- **GIVEN ENTRIES**
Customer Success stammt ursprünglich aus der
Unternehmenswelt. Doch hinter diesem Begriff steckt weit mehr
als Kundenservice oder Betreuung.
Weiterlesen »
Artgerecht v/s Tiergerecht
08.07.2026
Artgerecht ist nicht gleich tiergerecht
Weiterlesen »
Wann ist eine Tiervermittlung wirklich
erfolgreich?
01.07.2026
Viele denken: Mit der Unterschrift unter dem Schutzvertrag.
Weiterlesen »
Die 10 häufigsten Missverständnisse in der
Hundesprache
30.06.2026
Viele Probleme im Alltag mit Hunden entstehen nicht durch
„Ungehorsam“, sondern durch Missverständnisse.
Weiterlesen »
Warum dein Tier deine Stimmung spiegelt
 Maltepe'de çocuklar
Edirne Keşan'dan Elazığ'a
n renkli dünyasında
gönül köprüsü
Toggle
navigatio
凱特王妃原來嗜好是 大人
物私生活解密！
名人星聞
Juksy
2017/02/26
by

---

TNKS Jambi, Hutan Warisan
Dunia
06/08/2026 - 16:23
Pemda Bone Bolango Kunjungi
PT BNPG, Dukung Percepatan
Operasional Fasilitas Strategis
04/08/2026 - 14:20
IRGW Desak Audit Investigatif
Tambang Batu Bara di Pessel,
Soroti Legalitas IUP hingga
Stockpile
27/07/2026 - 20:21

- **TASK REQUIREMENTS**
Repeat word for word the lines above that run from the line containing "Tambang Batu Bara" through the line containing "27/07/2026 - 20:21", both ends included, and nothing else.

- **FINISHED EXERCISE**
Tambang Batu Bara di Pessel,
Soroti Legalitas IUP hingga
Stockpile
27/07/2026 - 20:21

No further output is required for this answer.